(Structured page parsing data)
###
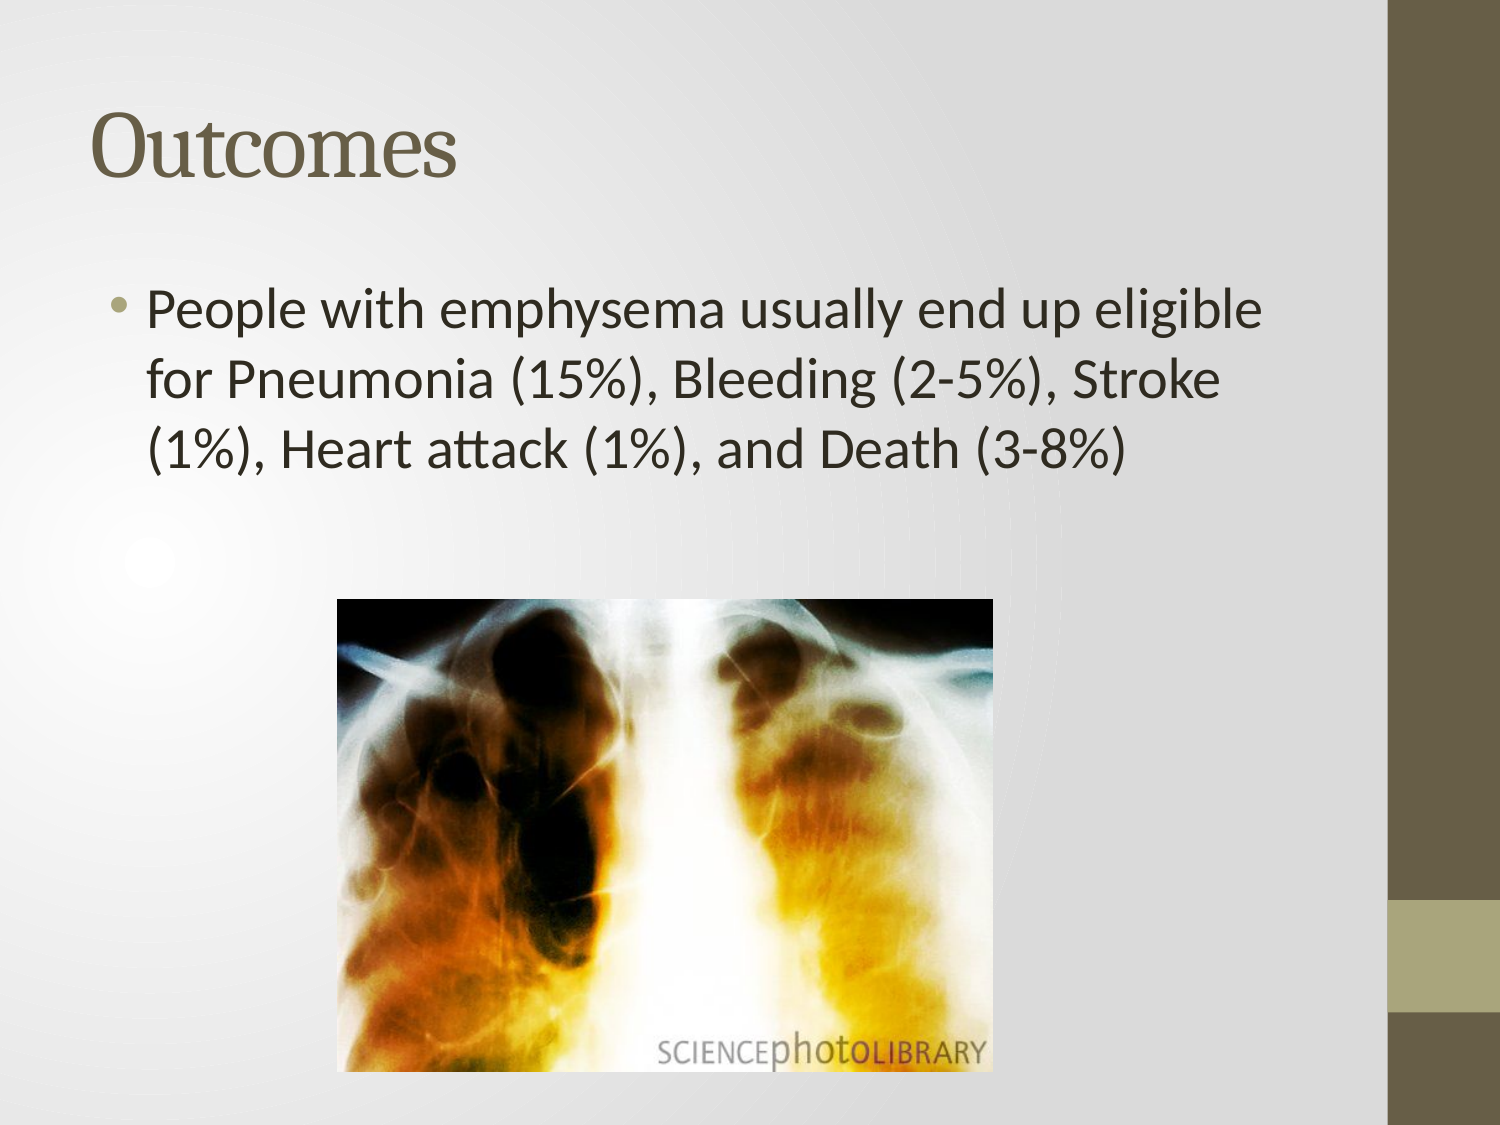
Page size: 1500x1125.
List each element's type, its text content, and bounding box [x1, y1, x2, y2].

title Outcomes [75, 45, 1325, 233]
list People with emphysema usually end up eligible for Pneumonia (15%), Bleeding (2-5%), Stroke (1%), Heart attack (1%), and Death (3-8%) [75, 262, 1325, 513]
picture [336, 599, 993, 1073]
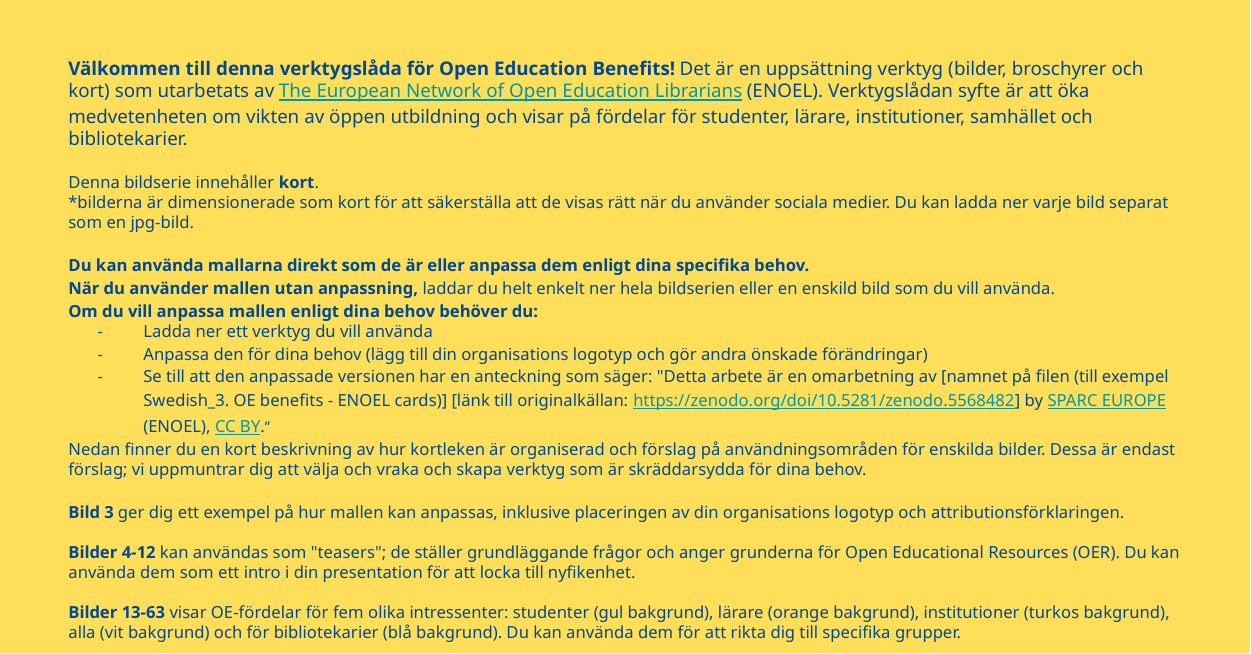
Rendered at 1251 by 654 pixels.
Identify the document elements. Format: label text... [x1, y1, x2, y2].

text_box Välkommen till denna verktygslåda för Open Education Benefits! Det är en uppsättning verktyg (bilder, broschyrer och kort) som utarbetats av The European Network of Open Education Librarians (ENOEL). Verktygslådan syfte är att öka medvetenheten om vikten av öppen utbildning och visar på fördelar för studenter, lärare, institutioner, samhället och bibliotekarier. Denna bildserie innehåller kort. *bilderna är dimensionerade som kort för att säkerställa att de visas rätt när du använder sociala medier. Du kan ladda ner varje bild separat som en jpg-bild. Du kan använda mallarna direkt som de är eller anpassa dem enligt dina specifika behov. När du använder mallen utan anpassning, laddar du helt enkelt ner hela bildserien eller en enskild bild som du vill använda. Om du vill anpassa mallen enligt dina behov behöver du: Ladda ner ett verktyg du vill använda Anpassa den för dina behov (lägg till din organisations logotyp och gör andra önskade förändringar) Se till att den anpassade versionen har en anteckning som säger: "Detta arbete är en omarbetning av [namnet på filen (till exempel Swedish_3. OE benefits - ENOEL cards)] [länk till originalkällan: https://zenodo.org/doi/10.5281/zenodo.5568482] by SPARC EUROPE (ENOEL), CC BY.” Nedan finner du en kort beskrivning av hur kortleken är organiserad och förslag på användningsområden för enskilda bilder. Dessa är endast förslag; vi uppmuntrar dig att välja och vraka och skapa verktyg som är skräddarsydda för dina behov. Bild 3 ger dig ett exempel på hur mallen kan anpassas, inklusive placeringen av din organisations logotyp och attributionsförklaringen. Bilder 4-12 kan användas som "teasers"; de ställer grundläggande frågor och anger grunderna för Open Educational Resources (OER). Du kan använda dem som ett intro i din presentation för att locka till nyfikenhet. Bilder 13-63 visar OE-fördelar för fem olika intressenter: studenter (gul bakgrund), lärare (orange bakgrund), institutioner (turkos bakgrund), alla (vit bakgrund) och för bibliotekarier (blå bakgrund). Du kan använda dem för att rikta dig till specifika grupper. [53, 41, 1200, 654]
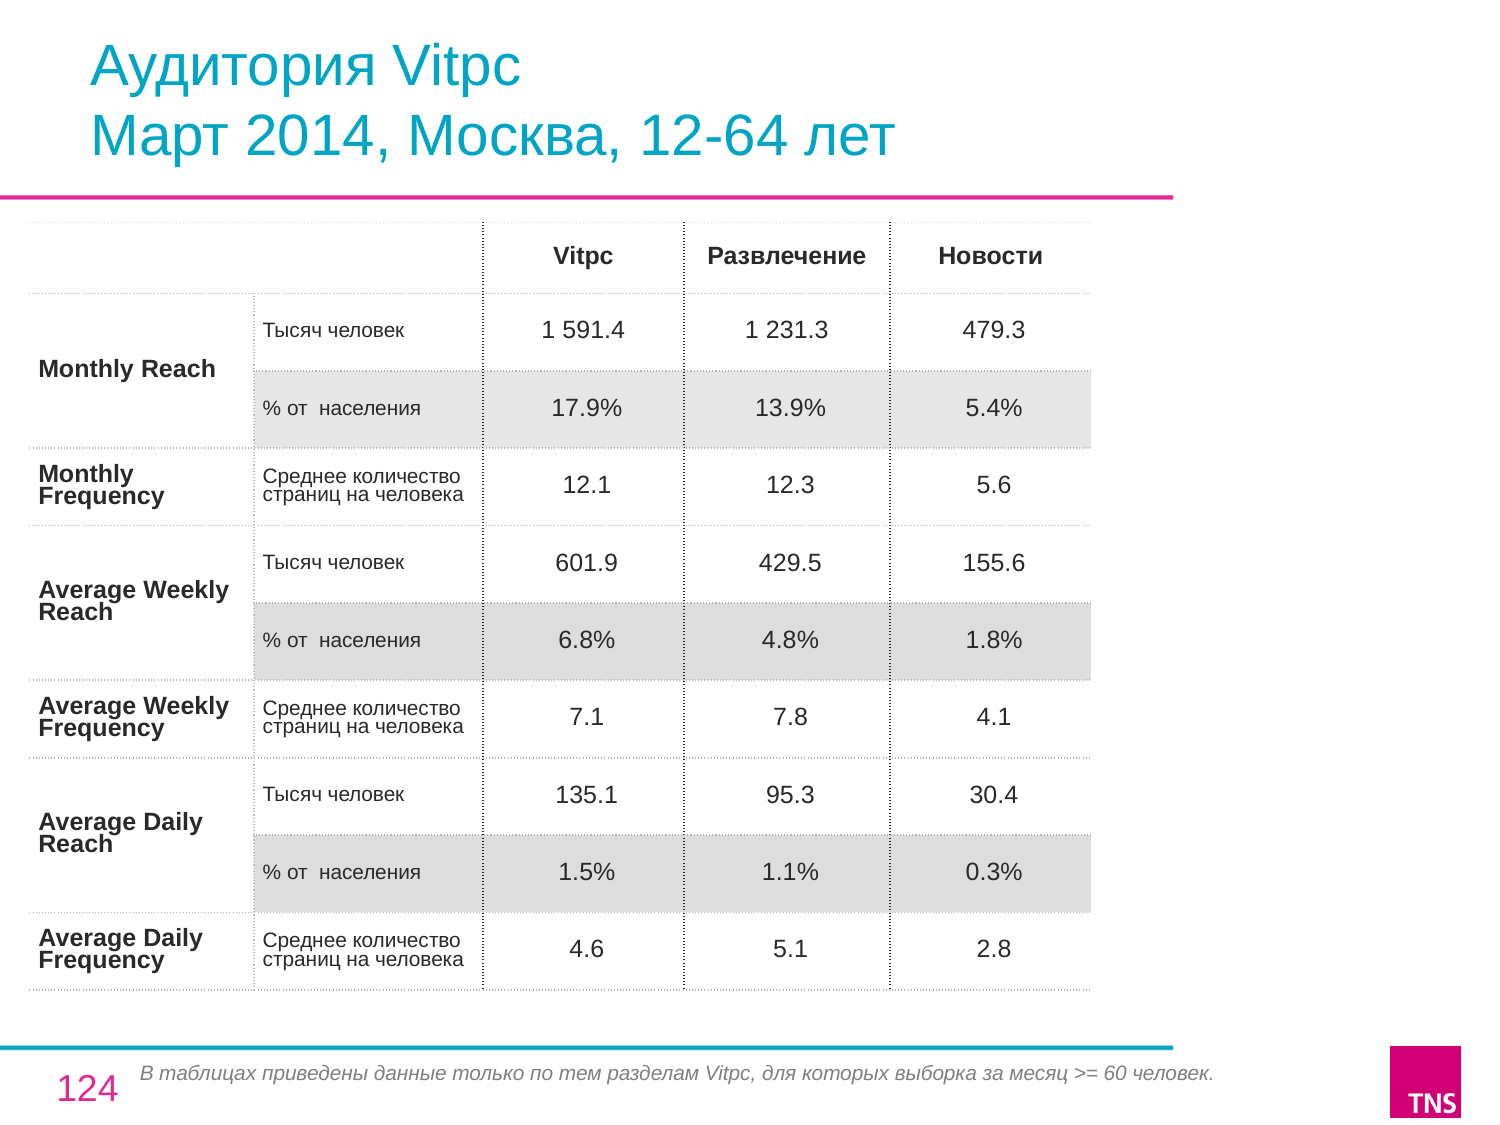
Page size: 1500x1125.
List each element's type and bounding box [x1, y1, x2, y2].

table_cell [29, 294, 1091, 990]
table_header [29, 223, 1091, 294]
slide_number [40, 1055, 392, 1125]
title [74, 8, 1476, 187]
picture [0, 0, 1500, 1125]
text_box [124, 1052, 1463, 1092]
###
* **TASK TO CARRY OUT**
Please restate the entries word for word. Skip the pictures.

* **RESULT**
Page size: 1500x1125.
List each element's type, its text content, and bounding box [x1, y1, x2, y2].

title Outcomes [75, 45, 1325, 233]
list People with emphysema usually end up eligible for Pneumonia (15%), Bleeding (2-5%), Stroke (1%), Heart attack (1%), and Death (3-8%) [75, 262, 1325, 513]
picture [336, 599, 993, 1073]
Rendered at 1251 by 654 pixels.
Identify the document elements. Format: label text... [x1, y1, x2, y2].

text_box Välkommen till denna verktygslåda för Open Education Benefits! Det är en uppsättning verktyg (bilder, broschyrer och kort) som utarbetats av The European Network of Open Education Librarians (ENOEL). Verktygslådan syfte är att öka medvetenheten om vikten av öppen utbildning och visar på fördelar för studenter, lärare, institutioner, samhället och bibliotekarier. Denna bildserie innehåller kort. *bilderna är dimensionerade som kort för att säkerställa att de visas rätt när du använder sociala medier. Du kan ladda ner varje bild separat som en jpg-bild. Du kan använda mallarna direkt som de är eller anpassa dem enligt dina specifika behov. När du använder mallen utan anpassning, laddar du helt enkelt ner hela bildserien eller en enskild bild som du vill använda. Om du vill anpassa mallen enligt dina behov behöver du: Ladda ner ett verktyg du vill använda Anpassa den för dina behov (lägg till din organisations logotyp och gör andra önskade förändringar) Se till att den anpassade versionen har en anteckning som säger: "Detta arbete är en omarbetning av [namnet på filen (till exempel Swedish_3. OE benefits - ENOEL cards)] [länk till originalkällan: https://zenodo.org/doi/10.5281/zenodo.5568482] by SPARC EUROPE (ENOEL), CC BY.” Nedan finner du en kort beskrivning av hur kortleken är organiserad och förslag på användningsområden för enskilda bilder. Dessa är endast förslag; vi uppmuntrar dig att välja och vraka och skapa verktyg som är skräddarsydda för dina behov. Bild 3 ger dig ett exempel på hur mallen kan anpassas, inklusive placeringen av din organisations logotyp och attributionsförklaringen. Bilder 4-12 kan användas som "teasers"; de ställer grundläggande frågor och anger grunderna för Open Educational Resources (OER). Du kan använda dem som ett intro i din presentation för att locka till nyfikenhet. Bilder 13-63 visar OE-fördelar för fem olika intressenter: studenter (gul bakgrund), lärare (orange bakgrund), institutioner (turkos bakgrund), alla (vit bakgrund) och för bibliotekarier (blå bakgrund). Du kan använda dem för att rikta dig till specifika grupper. [53, 41, 1200, 654]
Page size: 1500x1125.
List each element's type and bounding box [x1, y1, x2, y2].

table_cell [29, 294, 1091, 990]
table_header [29, 223, 1091, 294]
slide_number [40, 1055, 392, 1125]
title [74, 8, 1476, 187]
picture [0, 0, 1500, 1125]
text_box [124, 1052, 1463, 1092]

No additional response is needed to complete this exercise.